For simplicity, let's take only average velocities for positively charged particles, and average velocities for negatively charged particles.

With an alternating current, the average drift velocity is zero for both. And you will note from reply #405 above that the drift velocity is irrelevant to the induced magnetic field.

The Lorentz force is not simply determined by the average velocity.
F= B. q. v
You need to multiply the velocity with the charges before averaging them.

[alancalverd]

So you might expect some ionic stratification within a liquid electrolyte in a magnetic field if you apply a direct current through the liquid. But if you reverse the current, you will reverse the stratification, so the net effect in your AC experiment is zero.

[hamdani yusuf (OP)]

So you might expect some ionic stratification within a liquid electrolyte in a magnetic field if you apply a direct current through the liquid. But if you reverse the current, you will reverse the stratification, so the net effect in your AC experiment is zero.

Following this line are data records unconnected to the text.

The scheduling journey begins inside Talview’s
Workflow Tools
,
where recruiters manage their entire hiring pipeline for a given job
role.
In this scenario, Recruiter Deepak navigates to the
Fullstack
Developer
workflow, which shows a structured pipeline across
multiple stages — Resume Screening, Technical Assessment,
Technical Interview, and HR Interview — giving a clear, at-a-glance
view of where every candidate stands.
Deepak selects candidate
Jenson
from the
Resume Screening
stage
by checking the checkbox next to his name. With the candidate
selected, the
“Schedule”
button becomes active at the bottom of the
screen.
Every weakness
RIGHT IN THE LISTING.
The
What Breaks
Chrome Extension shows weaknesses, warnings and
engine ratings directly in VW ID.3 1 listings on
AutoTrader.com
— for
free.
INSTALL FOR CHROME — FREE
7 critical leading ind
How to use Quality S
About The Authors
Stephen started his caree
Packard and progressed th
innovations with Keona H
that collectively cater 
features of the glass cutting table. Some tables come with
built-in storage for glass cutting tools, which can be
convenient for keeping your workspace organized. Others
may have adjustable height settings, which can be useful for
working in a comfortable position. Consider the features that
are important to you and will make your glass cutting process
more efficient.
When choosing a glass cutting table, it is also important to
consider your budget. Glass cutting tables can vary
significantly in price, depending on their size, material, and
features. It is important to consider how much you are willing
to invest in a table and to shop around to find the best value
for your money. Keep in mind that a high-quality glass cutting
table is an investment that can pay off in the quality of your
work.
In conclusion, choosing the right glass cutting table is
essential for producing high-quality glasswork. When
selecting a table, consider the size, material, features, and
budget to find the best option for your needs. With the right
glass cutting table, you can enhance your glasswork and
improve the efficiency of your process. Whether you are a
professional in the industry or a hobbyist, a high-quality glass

What do you mean by stratification?

The third table shows the force experienced by test particle, which is simply the multiplication of each cell in both tables above.
   v+   -4   -3   -2   -1    0    1    2     3     4
v-                              
-4       0    -3   -4   -3    0    5   12   21   32
-3       4     0   -2   -2    0    4   10   18   28
-2       8     3    0   -1    0    3     8   15   24
-1      12    6    2    0    0    2     6   12   20
0       16    9    4    1    0    1     4     9   16
1       20   12   6    2    0    0     2     6   12
2       24   15   8    3    0   -1     0    3     8
3       28   18   10   4   0   -2    -2    0     4
4       32   21   12   5   0   -3    -4   -3     0

For simplicity, let's just consider the anti-diagonal in the table above, which referred to the symmetrical case where positive charges are moving in the opposite direction but equal in magnitude as the negative charges. The numbers there are all positive, as long as v is not zero.

[alancalverd]

Now reverse the voltage gradient and add the two matrices. If you don't get a null matrix, you have made a mistake!

[hamdani yusuf (OP)]

Now reverse the voltage gradient and add the two matrices. If you don't get a null matrix, you have made a mistake!

Why should I do that? Do you know about Lorentz force?
The tables said nothing about voltage gradient.